START EXERCISE DATA
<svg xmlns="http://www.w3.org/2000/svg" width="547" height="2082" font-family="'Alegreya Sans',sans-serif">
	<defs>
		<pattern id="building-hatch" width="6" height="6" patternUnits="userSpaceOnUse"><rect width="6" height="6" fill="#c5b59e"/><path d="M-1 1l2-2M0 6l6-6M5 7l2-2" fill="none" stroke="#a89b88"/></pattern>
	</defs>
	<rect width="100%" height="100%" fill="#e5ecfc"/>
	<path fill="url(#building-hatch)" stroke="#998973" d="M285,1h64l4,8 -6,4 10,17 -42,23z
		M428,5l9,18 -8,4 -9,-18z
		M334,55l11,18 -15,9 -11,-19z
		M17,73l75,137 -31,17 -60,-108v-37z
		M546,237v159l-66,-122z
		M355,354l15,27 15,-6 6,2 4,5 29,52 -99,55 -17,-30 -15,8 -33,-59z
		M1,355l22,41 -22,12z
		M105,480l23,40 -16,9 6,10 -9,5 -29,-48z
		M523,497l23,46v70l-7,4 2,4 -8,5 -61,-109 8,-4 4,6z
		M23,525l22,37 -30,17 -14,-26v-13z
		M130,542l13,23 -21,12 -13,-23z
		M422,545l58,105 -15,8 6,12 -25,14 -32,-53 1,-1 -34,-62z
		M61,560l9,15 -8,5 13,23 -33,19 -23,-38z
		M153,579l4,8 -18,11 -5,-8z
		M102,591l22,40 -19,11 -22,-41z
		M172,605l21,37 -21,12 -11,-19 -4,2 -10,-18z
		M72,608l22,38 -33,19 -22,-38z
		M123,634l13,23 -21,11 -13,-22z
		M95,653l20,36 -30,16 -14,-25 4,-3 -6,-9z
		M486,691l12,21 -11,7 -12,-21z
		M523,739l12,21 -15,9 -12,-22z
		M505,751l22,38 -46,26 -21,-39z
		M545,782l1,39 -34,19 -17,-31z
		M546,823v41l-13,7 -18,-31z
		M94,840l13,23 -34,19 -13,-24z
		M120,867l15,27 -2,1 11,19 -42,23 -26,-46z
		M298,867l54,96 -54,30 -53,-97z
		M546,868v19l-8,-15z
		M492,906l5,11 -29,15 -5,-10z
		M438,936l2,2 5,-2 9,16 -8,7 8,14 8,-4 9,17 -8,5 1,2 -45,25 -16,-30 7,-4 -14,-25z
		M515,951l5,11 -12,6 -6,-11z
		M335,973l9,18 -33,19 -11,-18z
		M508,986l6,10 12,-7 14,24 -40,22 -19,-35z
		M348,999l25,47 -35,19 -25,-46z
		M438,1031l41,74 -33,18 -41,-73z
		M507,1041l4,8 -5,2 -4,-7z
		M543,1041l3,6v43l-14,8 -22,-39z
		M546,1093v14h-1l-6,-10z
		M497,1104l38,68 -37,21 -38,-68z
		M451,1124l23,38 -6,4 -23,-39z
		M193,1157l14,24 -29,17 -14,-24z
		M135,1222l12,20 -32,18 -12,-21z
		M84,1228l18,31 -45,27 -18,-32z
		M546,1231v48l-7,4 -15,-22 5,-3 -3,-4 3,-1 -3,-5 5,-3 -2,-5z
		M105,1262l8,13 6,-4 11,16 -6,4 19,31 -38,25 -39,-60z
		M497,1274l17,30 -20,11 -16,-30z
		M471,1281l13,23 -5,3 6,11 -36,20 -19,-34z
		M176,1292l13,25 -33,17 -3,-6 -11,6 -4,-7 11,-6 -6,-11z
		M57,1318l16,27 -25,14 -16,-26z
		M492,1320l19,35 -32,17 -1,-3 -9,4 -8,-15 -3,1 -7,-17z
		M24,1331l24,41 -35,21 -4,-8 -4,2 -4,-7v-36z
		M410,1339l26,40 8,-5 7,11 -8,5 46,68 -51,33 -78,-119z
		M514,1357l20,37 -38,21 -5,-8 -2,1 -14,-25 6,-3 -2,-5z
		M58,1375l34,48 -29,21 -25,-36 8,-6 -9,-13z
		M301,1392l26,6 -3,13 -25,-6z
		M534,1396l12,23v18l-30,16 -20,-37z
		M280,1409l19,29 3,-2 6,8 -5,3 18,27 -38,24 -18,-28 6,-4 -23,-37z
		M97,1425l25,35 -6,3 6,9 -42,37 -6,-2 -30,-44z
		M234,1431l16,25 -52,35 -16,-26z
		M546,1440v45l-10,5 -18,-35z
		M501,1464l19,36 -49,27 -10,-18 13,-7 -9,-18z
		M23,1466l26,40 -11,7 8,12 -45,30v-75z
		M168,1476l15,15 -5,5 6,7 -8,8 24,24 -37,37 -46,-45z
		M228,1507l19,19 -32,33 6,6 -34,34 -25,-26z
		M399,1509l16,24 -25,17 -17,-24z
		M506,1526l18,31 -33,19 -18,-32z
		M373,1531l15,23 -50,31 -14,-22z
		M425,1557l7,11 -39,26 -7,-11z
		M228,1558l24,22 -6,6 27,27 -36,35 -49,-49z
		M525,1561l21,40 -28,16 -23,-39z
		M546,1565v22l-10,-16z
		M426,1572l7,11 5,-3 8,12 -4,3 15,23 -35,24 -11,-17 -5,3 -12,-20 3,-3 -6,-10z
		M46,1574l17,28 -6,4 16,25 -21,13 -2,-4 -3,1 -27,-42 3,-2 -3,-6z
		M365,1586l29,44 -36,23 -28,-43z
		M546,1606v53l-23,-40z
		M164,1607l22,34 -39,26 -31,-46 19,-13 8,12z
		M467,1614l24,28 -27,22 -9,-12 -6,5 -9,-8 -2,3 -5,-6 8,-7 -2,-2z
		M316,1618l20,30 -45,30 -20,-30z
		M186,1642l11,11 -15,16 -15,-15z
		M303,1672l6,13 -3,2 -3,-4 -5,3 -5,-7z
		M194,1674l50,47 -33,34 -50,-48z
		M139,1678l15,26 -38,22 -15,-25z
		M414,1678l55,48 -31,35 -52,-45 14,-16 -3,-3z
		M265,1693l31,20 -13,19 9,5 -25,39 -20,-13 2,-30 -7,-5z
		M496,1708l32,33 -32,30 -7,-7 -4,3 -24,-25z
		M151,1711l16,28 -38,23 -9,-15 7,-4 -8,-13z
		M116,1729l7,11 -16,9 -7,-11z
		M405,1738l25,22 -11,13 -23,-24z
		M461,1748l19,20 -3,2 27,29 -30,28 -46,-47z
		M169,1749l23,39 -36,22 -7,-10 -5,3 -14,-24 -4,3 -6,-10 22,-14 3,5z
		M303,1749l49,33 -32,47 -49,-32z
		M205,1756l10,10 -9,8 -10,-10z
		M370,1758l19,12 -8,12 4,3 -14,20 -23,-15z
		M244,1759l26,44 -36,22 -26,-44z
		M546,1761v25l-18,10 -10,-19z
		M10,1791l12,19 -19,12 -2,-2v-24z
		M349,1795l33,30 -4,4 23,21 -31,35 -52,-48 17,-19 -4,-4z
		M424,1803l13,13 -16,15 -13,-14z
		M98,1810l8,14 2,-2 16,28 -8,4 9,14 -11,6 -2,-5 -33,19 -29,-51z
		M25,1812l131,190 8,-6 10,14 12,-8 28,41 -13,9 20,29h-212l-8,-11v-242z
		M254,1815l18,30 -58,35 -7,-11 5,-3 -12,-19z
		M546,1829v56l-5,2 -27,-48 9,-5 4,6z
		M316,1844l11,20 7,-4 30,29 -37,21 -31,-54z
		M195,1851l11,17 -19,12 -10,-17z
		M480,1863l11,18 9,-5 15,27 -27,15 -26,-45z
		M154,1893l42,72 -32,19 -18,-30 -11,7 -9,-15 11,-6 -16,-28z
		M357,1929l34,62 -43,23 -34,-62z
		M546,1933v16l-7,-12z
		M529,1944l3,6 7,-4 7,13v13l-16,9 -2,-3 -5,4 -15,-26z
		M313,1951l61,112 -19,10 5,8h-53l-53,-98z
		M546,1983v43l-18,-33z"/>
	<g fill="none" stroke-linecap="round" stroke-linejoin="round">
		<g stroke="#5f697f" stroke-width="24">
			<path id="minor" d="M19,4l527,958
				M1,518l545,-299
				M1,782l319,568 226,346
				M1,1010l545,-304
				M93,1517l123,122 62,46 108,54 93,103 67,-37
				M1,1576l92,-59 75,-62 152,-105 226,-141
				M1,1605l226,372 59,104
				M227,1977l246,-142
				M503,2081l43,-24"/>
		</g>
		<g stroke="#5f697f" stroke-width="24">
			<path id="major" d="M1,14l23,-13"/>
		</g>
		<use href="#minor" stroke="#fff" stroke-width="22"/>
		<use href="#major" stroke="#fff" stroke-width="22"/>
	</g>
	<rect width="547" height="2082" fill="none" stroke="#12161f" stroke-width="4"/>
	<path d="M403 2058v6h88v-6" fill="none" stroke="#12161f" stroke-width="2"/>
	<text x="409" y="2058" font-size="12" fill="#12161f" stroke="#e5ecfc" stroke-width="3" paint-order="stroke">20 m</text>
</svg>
END EXERCISE DATA
START EXERCISE DATA
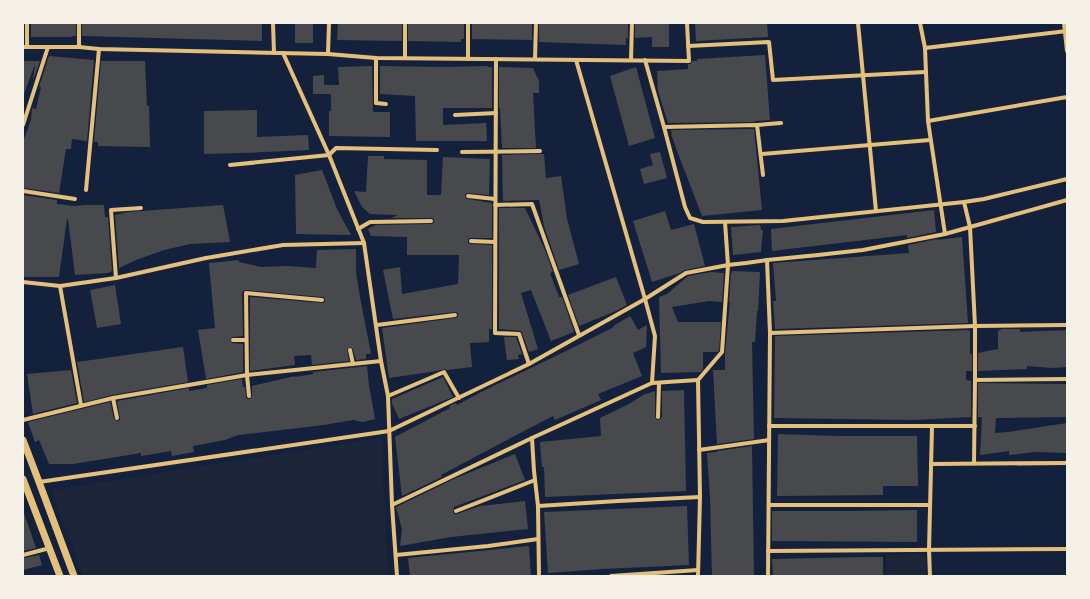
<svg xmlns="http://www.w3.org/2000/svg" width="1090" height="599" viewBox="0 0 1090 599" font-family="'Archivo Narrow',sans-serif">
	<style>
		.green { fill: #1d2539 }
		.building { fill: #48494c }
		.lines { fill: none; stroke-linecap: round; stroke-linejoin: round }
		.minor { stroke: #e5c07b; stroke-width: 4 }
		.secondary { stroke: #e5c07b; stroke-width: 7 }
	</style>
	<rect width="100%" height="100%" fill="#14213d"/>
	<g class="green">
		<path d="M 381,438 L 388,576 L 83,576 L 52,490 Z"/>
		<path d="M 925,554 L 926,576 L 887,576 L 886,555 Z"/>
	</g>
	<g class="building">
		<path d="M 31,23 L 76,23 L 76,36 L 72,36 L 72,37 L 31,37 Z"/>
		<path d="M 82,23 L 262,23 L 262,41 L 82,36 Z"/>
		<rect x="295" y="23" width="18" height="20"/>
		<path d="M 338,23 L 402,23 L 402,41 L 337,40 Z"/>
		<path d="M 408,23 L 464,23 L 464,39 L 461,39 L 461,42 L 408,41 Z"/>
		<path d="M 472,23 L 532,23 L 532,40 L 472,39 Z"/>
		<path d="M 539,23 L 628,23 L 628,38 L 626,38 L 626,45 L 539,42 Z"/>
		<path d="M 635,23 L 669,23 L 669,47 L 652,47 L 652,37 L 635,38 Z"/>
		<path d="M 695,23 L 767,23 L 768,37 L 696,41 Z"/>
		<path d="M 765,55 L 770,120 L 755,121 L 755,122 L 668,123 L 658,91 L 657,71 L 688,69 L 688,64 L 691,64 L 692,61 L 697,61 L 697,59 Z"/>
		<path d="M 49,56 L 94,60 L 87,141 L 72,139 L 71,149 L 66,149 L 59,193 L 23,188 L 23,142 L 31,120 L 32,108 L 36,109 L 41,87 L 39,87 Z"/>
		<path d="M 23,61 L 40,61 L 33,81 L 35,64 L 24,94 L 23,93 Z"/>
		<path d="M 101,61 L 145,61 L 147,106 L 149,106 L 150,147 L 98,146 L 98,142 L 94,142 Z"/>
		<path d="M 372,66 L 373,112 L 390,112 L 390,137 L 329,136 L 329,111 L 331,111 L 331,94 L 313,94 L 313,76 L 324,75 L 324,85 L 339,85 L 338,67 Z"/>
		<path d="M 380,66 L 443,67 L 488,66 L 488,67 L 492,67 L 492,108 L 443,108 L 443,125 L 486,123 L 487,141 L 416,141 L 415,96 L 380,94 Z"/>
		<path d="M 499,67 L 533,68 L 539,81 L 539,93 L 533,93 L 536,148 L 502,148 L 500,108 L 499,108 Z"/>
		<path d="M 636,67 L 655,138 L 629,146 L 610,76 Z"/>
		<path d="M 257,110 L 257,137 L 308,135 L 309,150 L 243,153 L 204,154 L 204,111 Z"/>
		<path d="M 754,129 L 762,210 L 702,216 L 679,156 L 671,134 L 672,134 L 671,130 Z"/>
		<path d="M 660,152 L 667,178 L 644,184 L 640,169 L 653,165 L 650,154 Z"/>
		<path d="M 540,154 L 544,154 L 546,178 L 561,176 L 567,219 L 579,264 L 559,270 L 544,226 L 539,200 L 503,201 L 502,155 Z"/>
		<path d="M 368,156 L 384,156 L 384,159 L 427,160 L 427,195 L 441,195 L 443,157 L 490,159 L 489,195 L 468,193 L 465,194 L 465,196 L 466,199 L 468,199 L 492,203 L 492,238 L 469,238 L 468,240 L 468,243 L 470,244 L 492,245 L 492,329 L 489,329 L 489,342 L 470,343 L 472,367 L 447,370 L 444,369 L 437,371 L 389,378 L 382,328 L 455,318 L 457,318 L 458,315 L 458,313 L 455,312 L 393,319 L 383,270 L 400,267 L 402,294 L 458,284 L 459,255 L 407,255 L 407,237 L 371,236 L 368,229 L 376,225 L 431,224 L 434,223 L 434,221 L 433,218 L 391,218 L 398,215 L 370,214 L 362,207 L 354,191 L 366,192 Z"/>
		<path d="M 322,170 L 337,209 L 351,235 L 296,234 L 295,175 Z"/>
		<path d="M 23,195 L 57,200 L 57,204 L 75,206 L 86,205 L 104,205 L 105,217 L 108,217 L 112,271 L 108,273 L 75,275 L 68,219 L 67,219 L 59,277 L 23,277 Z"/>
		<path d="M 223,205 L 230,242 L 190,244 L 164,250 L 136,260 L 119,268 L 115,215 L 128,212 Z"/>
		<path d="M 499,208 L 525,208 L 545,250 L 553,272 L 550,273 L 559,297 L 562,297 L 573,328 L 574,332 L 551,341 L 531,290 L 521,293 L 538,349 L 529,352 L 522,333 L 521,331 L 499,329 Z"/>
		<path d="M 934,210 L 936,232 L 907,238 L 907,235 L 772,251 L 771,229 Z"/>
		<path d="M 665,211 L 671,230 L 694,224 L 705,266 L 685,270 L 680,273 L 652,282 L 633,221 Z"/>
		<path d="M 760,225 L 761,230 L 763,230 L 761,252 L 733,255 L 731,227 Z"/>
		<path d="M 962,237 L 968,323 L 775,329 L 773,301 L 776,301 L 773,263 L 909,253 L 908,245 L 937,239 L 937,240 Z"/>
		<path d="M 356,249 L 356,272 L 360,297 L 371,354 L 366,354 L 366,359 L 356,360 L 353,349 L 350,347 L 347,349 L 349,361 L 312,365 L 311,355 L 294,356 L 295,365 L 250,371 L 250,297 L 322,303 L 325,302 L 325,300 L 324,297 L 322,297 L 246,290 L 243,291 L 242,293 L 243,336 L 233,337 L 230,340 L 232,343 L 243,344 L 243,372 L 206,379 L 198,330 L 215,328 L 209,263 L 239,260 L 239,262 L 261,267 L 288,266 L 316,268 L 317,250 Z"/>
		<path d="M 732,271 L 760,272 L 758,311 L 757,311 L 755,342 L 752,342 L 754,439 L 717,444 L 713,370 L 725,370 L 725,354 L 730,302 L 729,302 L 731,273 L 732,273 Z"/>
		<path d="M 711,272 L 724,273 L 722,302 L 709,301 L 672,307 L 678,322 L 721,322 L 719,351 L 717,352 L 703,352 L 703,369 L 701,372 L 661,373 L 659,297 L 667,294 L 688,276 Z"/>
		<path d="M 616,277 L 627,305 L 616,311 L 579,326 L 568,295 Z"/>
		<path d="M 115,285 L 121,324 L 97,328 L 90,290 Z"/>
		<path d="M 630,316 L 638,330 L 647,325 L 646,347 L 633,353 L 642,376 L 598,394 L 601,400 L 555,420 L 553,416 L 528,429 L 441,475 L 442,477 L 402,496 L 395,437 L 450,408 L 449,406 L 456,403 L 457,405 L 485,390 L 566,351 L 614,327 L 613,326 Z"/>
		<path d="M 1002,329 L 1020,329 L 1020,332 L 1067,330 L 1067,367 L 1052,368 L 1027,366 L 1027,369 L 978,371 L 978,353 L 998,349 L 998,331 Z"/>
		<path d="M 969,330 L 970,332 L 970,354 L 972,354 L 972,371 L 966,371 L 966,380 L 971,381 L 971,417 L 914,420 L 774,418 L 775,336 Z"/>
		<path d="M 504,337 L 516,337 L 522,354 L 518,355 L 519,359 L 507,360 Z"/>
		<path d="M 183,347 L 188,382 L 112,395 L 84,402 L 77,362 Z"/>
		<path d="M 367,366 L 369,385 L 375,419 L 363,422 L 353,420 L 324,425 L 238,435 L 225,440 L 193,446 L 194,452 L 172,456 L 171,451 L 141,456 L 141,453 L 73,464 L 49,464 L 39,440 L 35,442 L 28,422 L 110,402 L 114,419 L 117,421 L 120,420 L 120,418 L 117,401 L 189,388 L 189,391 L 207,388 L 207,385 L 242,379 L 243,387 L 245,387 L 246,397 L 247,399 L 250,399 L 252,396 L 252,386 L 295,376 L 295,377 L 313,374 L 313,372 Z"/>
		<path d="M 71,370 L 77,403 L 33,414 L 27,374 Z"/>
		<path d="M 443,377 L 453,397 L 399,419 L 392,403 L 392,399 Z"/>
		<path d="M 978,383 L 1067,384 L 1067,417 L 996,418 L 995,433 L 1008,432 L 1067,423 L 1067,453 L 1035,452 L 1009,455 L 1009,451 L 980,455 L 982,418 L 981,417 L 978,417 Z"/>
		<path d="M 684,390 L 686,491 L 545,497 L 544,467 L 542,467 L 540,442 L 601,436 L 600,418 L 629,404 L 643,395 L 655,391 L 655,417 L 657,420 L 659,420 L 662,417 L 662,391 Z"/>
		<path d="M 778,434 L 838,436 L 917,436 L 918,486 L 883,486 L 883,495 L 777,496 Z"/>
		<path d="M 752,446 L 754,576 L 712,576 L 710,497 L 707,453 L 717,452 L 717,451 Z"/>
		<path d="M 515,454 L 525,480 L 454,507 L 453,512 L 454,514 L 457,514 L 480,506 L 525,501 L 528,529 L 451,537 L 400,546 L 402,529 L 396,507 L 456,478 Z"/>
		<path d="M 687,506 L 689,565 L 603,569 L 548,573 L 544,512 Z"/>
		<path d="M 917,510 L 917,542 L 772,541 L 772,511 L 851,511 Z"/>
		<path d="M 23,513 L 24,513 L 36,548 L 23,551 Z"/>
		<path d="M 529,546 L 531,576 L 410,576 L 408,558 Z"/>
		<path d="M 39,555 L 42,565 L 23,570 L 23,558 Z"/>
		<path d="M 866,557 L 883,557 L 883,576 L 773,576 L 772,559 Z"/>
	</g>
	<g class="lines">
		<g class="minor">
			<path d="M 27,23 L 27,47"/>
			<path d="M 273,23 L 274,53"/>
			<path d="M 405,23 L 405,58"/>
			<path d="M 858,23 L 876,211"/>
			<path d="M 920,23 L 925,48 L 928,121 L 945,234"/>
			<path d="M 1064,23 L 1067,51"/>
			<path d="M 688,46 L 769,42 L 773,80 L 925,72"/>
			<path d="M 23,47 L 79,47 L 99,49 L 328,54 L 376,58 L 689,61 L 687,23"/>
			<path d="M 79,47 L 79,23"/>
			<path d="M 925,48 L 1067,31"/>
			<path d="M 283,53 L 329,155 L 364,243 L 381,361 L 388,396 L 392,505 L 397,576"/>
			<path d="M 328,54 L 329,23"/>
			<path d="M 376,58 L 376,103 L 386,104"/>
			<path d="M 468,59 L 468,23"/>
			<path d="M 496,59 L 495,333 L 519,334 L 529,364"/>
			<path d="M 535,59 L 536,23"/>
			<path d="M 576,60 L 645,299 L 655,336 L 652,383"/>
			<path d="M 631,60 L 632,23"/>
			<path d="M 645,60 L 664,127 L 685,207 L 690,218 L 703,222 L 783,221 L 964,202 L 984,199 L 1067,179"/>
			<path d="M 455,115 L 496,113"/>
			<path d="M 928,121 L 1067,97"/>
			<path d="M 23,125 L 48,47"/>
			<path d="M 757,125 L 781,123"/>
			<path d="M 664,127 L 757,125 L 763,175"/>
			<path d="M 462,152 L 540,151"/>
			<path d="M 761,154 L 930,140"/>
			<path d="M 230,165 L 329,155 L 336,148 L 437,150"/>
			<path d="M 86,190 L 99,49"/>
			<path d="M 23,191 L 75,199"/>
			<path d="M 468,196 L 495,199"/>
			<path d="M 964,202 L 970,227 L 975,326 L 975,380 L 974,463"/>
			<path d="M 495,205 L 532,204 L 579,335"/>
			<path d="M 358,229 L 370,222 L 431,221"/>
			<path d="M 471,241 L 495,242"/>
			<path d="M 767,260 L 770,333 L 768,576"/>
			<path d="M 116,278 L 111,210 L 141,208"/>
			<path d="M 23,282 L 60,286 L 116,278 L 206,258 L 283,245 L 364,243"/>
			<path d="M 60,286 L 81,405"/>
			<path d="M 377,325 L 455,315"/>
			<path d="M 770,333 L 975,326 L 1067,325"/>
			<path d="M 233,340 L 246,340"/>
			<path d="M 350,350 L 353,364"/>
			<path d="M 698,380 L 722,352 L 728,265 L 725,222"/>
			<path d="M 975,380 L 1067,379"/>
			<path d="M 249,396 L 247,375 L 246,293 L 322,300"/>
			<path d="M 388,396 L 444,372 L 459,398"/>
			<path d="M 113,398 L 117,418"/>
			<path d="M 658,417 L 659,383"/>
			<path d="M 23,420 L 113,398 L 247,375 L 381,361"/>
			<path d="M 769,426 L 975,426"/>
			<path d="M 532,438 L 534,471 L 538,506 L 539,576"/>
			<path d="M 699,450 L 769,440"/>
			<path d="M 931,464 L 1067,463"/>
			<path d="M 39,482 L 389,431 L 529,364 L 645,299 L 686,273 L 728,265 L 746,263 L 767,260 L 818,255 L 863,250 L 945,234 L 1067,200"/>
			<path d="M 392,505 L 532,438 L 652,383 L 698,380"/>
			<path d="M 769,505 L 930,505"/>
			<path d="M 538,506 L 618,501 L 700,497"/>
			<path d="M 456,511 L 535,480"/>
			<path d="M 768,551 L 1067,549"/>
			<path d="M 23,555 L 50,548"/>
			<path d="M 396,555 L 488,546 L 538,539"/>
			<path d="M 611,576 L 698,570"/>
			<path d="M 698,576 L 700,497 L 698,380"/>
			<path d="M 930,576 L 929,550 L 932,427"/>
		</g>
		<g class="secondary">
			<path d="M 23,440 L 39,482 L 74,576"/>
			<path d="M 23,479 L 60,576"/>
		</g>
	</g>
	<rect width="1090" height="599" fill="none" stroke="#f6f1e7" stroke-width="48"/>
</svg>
END EXERCISE DATA
→ **WHAT IS BEING ASKED**
If a line of the records above holds the word "lines", show it.

→ **THE COMPLETED TASK**
		.lines { fill: none; stroke-linecap: round; stroke-linejoin: round }
	<g class="lines">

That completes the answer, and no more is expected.